(Exercise passage)

A Kenosha County man will remain in prison for at least another seven months for the 1985 murder of Bristol resident Joseph Vite.
Eric S. Nelson, 50, had his parole considerations deferred after a May 14 hearing, according to Wisconsin Department of Corrections Deputy Communications Director Clare Hendricks. Nelson is expected to appear in front of the parole commission, once again, in October.
Last month, the Vite family sought support of county officials and created a community petition to keep Nelson behind bars.
Nelson was 16 years old and sentenced to life in prison, plus five additional years, for the Jan. 16, 1985, homicide of the 41-year-old Vite.
The Vite family released a statement on its blog, found online at https://keepamurdererbehindbars.home.blog.
“We’re pleased to report that Eric Nelson will spend at least seven more months behind bars,” the Vite family said.
“We thank everyone who signed our petition and shared it with family, friends and neighbors.
“The more than 3,100 signatures that we collected — plus the support we received from elected officials — no doubt made an impact on the commissioner’s decision.”
Vite was the oldest of six siblings in a large Italian-American family and a well-respected businessman who served the community as an American Family Insurance agent.

(End Exercise passage)
(Data excerpts)

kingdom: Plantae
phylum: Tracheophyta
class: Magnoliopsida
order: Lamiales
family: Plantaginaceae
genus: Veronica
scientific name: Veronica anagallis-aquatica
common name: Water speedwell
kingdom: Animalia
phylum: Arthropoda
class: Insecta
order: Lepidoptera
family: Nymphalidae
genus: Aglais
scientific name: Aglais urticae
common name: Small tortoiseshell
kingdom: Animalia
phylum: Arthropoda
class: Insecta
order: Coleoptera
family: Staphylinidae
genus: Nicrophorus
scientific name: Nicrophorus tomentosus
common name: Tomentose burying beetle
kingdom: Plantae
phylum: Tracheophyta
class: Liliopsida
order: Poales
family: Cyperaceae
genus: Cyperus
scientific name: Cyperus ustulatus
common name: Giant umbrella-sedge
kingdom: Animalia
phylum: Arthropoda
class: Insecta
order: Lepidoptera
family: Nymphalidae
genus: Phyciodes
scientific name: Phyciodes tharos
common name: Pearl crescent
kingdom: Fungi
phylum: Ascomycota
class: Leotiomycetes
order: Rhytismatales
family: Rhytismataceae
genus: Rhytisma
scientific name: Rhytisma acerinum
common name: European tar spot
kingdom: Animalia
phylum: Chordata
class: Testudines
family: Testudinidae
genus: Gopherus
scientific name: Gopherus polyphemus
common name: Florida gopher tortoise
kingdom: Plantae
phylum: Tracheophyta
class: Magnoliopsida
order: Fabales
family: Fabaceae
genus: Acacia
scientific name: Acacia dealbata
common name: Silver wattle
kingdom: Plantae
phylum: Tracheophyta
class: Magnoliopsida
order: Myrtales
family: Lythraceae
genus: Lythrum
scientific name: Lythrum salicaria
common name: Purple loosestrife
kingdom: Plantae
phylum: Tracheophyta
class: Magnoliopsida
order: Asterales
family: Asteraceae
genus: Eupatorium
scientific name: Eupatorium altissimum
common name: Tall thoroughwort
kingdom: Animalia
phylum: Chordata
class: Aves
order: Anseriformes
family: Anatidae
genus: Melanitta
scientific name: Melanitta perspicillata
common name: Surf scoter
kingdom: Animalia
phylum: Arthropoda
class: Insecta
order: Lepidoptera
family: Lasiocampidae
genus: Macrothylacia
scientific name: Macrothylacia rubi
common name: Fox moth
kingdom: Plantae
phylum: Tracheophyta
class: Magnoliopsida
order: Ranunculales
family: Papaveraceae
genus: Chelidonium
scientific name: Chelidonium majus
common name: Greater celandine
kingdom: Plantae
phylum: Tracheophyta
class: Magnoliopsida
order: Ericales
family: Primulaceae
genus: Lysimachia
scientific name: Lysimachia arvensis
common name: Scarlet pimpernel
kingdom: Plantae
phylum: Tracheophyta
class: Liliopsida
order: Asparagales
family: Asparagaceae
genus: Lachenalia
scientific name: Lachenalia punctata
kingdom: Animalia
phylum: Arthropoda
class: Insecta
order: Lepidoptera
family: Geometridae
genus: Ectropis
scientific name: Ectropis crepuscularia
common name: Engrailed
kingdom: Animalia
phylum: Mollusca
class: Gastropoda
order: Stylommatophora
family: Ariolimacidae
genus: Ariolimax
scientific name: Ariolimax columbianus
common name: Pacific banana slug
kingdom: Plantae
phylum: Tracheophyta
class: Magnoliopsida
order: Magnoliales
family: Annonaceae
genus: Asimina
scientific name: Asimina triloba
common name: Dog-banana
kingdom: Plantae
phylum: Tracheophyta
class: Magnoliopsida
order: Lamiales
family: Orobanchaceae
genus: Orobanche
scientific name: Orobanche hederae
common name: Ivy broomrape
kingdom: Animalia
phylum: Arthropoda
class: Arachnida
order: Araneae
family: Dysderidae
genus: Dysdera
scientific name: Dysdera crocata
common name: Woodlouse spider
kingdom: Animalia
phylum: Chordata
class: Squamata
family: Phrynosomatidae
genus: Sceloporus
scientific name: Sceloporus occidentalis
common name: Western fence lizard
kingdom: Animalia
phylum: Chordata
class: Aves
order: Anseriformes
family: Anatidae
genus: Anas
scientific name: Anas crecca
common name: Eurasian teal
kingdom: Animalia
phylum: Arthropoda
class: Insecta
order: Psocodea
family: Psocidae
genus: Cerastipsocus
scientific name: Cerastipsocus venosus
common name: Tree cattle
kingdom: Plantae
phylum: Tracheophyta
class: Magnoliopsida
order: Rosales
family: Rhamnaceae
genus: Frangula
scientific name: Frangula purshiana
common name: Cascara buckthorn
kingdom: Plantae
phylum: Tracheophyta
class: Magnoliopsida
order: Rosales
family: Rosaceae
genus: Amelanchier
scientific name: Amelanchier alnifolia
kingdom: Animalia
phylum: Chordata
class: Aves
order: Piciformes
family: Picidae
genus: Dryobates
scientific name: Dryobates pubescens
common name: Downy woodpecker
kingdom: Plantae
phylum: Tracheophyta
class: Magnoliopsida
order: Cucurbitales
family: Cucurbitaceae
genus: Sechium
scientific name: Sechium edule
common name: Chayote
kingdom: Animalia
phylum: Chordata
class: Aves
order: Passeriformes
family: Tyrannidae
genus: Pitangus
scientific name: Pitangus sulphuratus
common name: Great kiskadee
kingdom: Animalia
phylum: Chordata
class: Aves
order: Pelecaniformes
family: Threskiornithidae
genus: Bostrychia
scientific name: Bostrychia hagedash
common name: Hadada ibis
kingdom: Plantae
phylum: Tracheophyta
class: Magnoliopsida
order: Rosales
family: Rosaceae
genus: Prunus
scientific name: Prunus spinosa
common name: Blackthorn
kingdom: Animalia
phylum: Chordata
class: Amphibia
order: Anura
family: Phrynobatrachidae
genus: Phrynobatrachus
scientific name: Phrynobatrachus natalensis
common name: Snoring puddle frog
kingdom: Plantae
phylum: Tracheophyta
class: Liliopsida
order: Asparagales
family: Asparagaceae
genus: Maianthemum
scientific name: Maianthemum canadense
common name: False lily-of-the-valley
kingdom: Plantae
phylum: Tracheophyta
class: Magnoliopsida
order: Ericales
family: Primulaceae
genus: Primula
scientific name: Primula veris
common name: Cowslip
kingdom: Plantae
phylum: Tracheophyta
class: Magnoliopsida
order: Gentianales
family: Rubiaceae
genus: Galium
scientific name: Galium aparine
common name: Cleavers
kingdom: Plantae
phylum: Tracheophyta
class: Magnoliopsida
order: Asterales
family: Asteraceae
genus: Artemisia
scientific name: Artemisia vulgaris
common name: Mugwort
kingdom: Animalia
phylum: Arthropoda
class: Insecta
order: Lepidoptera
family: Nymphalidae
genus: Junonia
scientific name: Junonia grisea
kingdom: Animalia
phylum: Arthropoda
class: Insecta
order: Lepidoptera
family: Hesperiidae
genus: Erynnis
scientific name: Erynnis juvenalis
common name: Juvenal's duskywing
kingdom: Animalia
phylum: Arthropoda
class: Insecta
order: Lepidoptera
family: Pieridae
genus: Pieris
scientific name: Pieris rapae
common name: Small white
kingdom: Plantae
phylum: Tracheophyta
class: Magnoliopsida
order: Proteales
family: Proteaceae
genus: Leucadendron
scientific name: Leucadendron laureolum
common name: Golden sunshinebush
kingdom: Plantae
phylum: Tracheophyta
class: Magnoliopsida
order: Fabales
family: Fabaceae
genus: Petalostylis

(End Data excerpts)

Reproduce the portion of the article about the Nelson parole hearing that lies between "A Kenosha County" and "again, in October.", inclusive. The listing plays no part in this exercise.

# Result for this task
A Kenosha County man will remain in prison for at least another seven months for the 1985 murder of Bristol resident Joseph Vite.
Eric S. Nelson, 50, had his parole considerations deferred after a May 14 hearing, according to Wisconsin Department of Corrections Deputy Communications Director Clare Hendricks. Nelson is expected to appear in front of the parole commission, once again, in October.